Nessa nova investida não há entusiasmo exagerado. A British Petroleum e a Exxon, detentoras da concessão adquirida em concorrência pública promovida pela Agência Nacional de Petróleo, estão trabalhando discretamente, dia e noite, em busca de petróleo.


Ao largo de Salinópolis, no litoral paraense, está fundeado o mais moderno navio de pesquisa e perfuração de poços de petróleo no mundo, contratado pela BP para encontrar petróleo na Amazônia.


O Glomar C. R. Luigs, norte-americano de bandeira panamenha, é capaz de fazer perfurações de até seis quilômetros de profundidade, sendo um quilômetro e meio na lâmina d’água e até quatro quilômetros e meio no subsolo marinho.


O de Salinópolis é o terceiro poço a ser cavado pelo moderno navio. Os dois anteriores foram perfurados no México. Se tudo correr bem, dentro de dois meses se saberá se existe ou não gás e petróleo comercialmente exploráveis na costa atlântica do litoral norte do Brasil.

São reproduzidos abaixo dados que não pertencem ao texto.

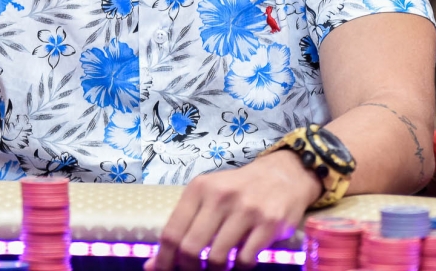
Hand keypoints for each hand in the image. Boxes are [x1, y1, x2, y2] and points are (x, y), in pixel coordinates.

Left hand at [147, 151, 320, 270]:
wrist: (283, 175)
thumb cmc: (238, 189)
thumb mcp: (208, 197)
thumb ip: (183, 226)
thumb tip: (152, 265)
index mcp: (199, 188)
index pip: (171, 232)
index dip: (163, 260)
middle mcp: (220, 196)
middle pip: (190, 248)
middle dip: (189, 268)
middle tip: (195, 270)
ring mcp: (246, 209)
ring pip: (216, 258)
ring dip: (214, 269)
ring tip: (218, 265)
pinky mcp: (269, 223)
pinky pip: (244, 260)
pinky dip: (238, 268)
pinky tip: (239, 260)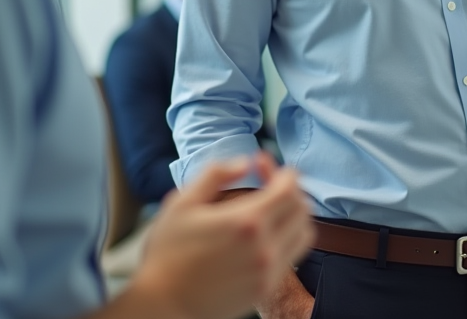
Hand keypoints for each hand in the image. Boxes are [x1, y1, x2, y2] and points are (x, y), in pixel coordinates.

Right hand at [126, 153, 314, 318]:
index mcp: (246, 222)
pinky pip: (292, 257)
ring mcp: (268, 271)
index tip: (265, 165)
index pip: (289, 189)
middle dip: (289, 189)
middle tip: (268, 183)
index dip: (282, 171)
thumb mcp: (183, 202)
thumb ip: (216, 174)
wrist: (163, 304)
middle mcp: (265, 247)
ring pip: (303, 233)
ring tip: (271, 208)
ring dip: (293, 214)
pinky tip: (264, 234)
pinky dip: (287, 239)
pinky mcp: (265, 288)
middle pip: (301, 209)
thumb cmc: (167, 253)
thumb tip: (244, 164)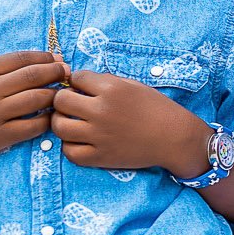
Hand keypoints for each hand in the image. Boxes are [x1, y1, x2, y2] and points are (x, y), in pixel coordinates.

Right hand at [0, 51, 65, 159]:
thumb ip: (13, 67)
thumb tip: (55, 58)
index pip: (22, 58)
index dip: (46, 57)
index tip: (58, 59)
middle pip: (32, 76)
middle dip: (55, 72)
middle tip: (66, 73)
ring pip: (36, 99)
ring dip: (55, 95)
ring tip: (60, 94)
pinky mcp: (0, 135)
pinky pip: (34, 125)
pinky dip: (48, 119)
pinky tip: (51, 115)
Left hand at [51, 70, 210, 173]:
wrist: (174, 137)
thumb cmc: (156, 108)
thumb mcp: (133, 85)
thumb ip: (105, 82)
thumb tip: (79, 82)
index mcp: (112, 89)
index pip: (76, 77)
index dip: (78, 81)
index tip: (84, 88)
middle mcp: (102, 111)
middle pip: (61, 100)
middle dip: (64, 99)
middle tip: (72, 103)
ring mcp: (99, 136)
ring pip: (59, 126)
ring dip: (61, 121)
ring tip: (70, 121)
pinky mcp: (100, 157)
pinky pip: (69, 152)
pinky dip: (69, 146)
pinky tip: (78, 140)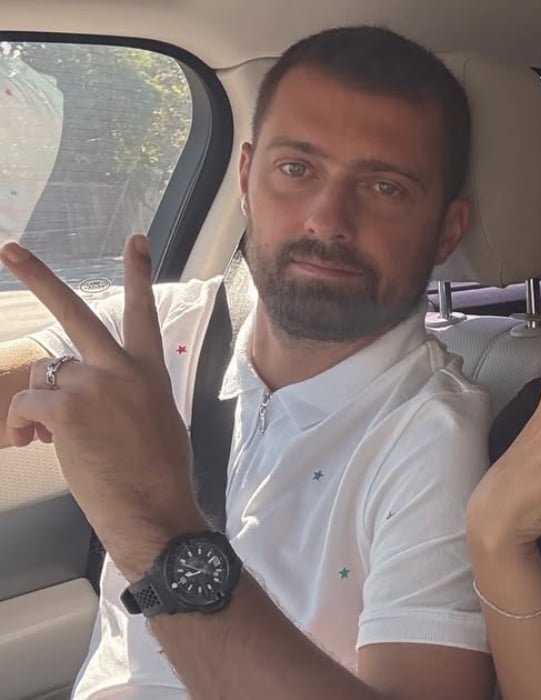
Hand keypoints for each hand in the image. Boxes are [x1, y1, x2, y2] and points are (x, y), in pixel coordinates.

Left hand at [1, 236, 204, 576]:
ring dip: (38, 404)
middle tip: (9, 249)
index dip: (139, 274)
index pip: (143, 314)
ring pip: (42, 376)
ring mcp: (93, 384)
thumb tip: (86, 404)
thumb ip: (126, 397)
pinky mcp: (65, 406)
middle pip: (74, 311)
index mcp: (150, 372)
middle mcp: (122, 369)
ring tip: (50, 438)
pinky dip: (23, 425)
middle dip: (37, 276)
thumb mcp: (158, 422)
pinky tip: (37, 444)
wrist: (155, 508)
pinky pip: (25, 404)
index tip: (136, 240)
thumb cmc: (159, 477)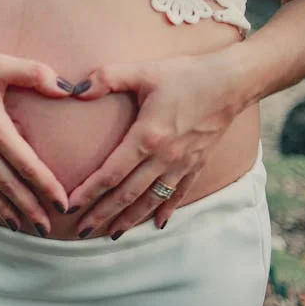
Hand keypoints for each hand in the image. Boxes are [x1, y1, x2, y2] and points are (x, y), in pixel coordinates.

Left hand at [68, 53, 247, 238]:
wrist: (234, 81)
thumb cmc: (186, 74)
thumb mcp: (143, 71)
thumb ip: (107, 78)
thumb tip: (74, 90)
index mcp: (147, 137)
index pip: (111, 173)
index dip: (89, 192)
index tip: (70, 206)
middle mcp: (164, 158)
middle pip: (127, 194)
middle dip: (102, 214)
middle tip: (81, 231)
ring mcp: (182, 164)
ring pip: (150, 200)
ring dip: (130, 219)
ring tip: (111, 234)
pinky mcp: (197, 163)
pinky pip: (178, 193)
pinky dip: (166, 210)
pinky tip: (156, 224)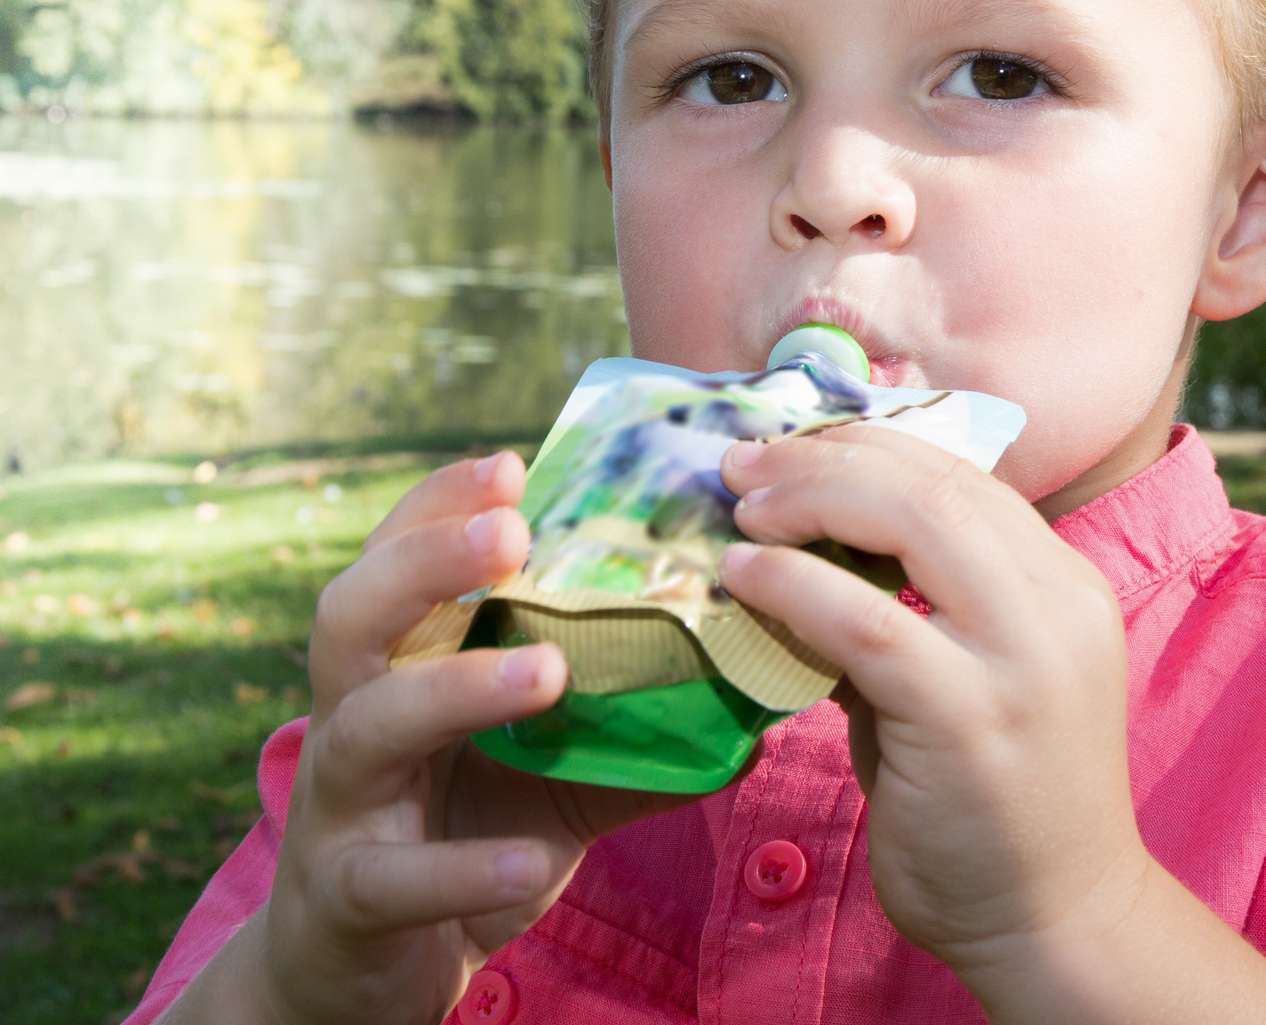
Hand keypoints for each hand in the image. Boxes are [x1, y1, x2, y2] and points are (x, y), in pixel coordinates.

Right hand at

Se o poço demonstrar que há petróleo e gás economicamente exploráveis, plataformas submarinas serão instaladas na região, navios-tanques e rebocadores serão deslocados e até refinarias poderão ser instaladas. Será uma parafernália igual à existente na bacia de Campos, no Estado do Rio. Com uma diferença essencial: ela operará em plena Amazônia, em meio à mais rica biodiversidade existente no planeta, com rios, florestas e mais de dois mil quilômetros de manguezais.


Luta inglória


Flávio Garcia alertou a secretária, Mary Alegrette, para a necessidade de um posicionamento do MMA em relação à exploração petrolífera na foz do Amazonas







Mary Alegrette frustrou trabalho de ambientalista


Ex-consultor do PNUD, Flávio Garcia tentou sensibilizar o Ministério do Meio Ambiente para obter seu apoio a um programa de gestão ambiental do estuário do Amazonas.

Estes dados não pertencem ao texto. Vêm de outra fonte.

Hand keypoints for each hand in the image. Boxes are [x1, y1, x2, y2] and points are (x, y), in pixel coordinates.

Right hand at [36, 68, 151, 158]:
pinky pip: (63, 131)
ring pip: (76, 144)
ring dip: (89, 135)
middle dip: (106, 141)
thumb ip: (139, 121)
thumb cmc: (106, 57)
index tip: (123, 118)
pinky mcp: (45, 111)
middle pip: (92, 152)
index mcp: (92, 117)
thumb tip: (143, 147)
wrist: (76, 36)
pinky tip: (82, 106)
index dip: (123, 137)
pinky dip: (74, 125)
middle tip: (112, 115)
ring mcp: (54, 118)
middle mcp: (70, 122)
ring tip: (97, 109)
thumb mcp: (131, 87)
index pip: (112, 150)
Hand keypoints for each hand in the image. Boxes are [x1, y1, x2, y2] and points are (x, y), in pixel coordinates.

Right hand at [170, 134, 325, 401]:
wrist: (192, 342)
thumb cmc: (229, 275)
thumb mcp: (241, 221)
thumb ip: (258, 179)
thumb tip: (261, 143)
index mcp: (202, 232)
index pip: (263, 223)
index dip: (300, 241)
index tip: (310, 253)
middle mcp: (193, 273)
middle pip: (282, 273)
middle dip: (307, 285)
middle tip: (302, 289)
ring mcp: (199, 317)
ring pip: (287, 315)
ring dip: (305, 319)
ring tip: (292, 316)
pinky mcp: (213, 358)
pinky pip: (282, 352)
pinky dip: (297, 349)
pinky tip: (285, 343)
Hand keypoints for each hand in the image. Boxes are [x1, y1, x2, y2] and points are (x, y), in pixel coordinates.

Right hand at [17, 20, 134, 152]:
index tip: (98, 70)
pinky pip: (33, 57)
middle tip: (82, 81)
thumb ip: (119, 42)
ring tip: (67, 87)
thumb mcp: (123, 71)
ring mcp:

Atuando na Secretaria de Coordenação da Amazônia, pertencente à Coordenação de Gestão Ambiental do Ministério e à Secretaria de Coordenação da Amazônia, Garcia alertou a secretária, Mary Alegrette, para a necessidade de um posicionamento do Ministério em relação à exploração petrolífera no estuário do Amazonas.

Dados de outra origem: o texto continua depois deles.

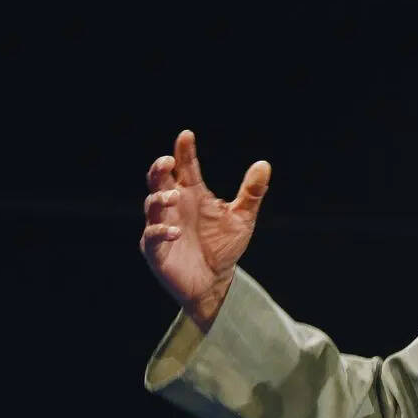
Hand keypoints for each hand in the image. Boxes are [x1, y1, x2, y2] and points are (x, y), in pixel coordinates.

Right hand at [140, 130, 270, 330]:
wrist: (215, 282)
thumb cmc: (224, 246)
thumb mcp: (242, 218)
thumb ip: (252, 192)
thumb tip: (264, 164)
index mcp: (193, 194)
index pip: (186, 167)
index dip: (184, 151)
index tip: (186, 135)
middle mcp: (174, 206)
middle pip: (159, 181)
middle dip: (159, 169)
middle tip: (167, 160)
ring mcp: (162, 226)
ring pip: (152, 205)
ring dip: (161, 199)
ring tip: (174, 197)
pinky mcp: (156, 250)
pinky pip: (152, 237)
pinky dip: (161, 231)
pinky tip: (175, 231)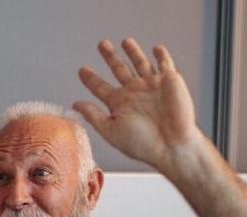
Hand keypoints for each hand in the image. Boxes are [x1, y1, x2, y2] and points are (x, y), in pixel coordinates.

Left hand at [74, 38, 203, 171]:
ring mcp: (152, 86)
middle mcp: (134, 93)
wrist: (171, 145)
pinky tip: (156, 48)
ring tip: (125, 41)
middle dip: (110, 57)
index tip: (82, 70)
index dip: (90, 79)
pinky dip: (161, 55)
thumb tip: (75, 104)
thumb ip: (93, 115)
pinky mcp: (170, 81)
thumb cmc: (141, 143)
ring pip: (140, 63)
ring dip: (133, 52)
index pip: (100, 87)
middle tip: (102, 44)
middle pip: (119, 69)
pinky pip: (165, 64)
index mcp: (119, 104)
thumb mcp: (111, 130)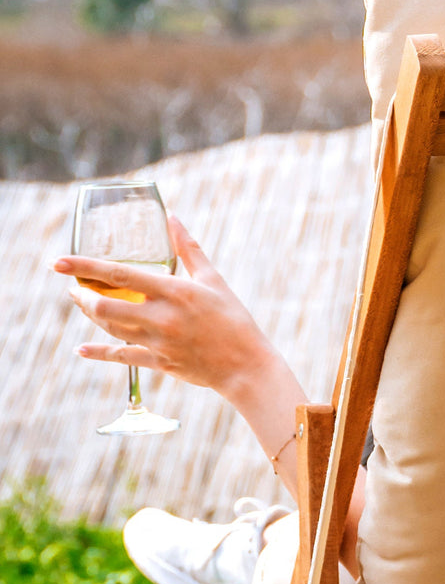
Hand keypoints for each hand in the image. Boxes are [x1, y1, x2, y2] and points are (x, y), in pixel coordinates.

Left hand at [55, 216, 277, 405]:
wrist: (247, 365)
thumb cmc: (234, 319)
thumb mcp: (213, 280)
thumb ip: (188, 249)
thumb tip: (172, 218)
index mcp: (174, 292)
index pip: (119, 276)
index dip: (84, 267)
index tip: (58, 262)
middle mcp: (162, 317)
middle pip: (106, 306)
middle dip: (83, 296)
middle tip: (74, 287)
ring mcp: (159, 342)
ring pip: (110, 329)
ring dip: (91, 315)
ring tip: (83, 303)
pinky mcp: (160, 362)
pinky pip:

A Secretária – conforme Garcia relatou à Folha do Meio Ambiente – chegou a estimulá-lo a promover uma reunião com todos os setores interessados.


A reunião foi realizada no dia 12 de dezembro do ano passado, e o produto resultante foi uma minuta de Portaria, a ser assinada pelo Ministro do Meio Ambiente, Sarney Filho, constituindo um Grupo de Trabalho de Gestão Ambiental do Estuário do Amazonas.


A proposta foi levada a Alegrette que jamais se pronunciou sobre o assunto, nem deu qualquer explicação. Essa frustração, segundo Garcia, foi o principal motivo que o levou a não renovar o contrato de trabalho com o PNUD. Seu contrato encerrou-se no dia 28 de fevereiro passado, e ele achou melhor afastar-se do Ministério do Meio Ambiente.


O risco ambiental de um poço de petróleo


A perfuração de um poço submarino, segundo os especialistas, gera uma quantidade significativa de fragmentos de rocha, que devem ser gerenciados. Segundo o senador paraense Luiz Otávio, um dos entusiastas da exploração petrolífera na Amazônia, e particularmente, em seu Estado, os executivos da BP “já têm planos consolidados para limpeza e remoção desses fragmentos, inclusive como parte do estudo ambiental de pré-produção”.


O senador afirmou, baseado em garantia que lhe teria sido dada por um diretor da BP, que a empresa “adotou todos os cuidados necessários para que as operações de perfuração não resultem em emissões não controladas de substâncias nocivas ao meio ambiente, sejam elas sólidas, líquidas ou gasosas”.


Mas os ambientalistas temem que o pior possa acontecer e lembram que a Equatorean Amazon, empresa da Petroecuador, estatal de petróleo do Equador, está processando a Texaco, sua antiga parceira, por ter devastado, em vinte anos de exploração petrolífera, na floresta amazônica equatoriana, um santuário de biodiversidade, com mais de dez mil espécies de vegetais, peixes e aves.


Devido aos rejeitos tóxicos da exploração ou do vazamento de óleo cru, – mais de 50 milhões de barris – surgiram entre os 30 mil habitantes de San Carlos, cidade da região, inúmeros casos de câncer. Os ambientalistas acham que a catástrofe ecológica promovida pela Texaco, nessa parte da Amazônia, foi superior à causada, há tempos, pelos vazamentos de óleo da Exxon Valdez, no Alaska.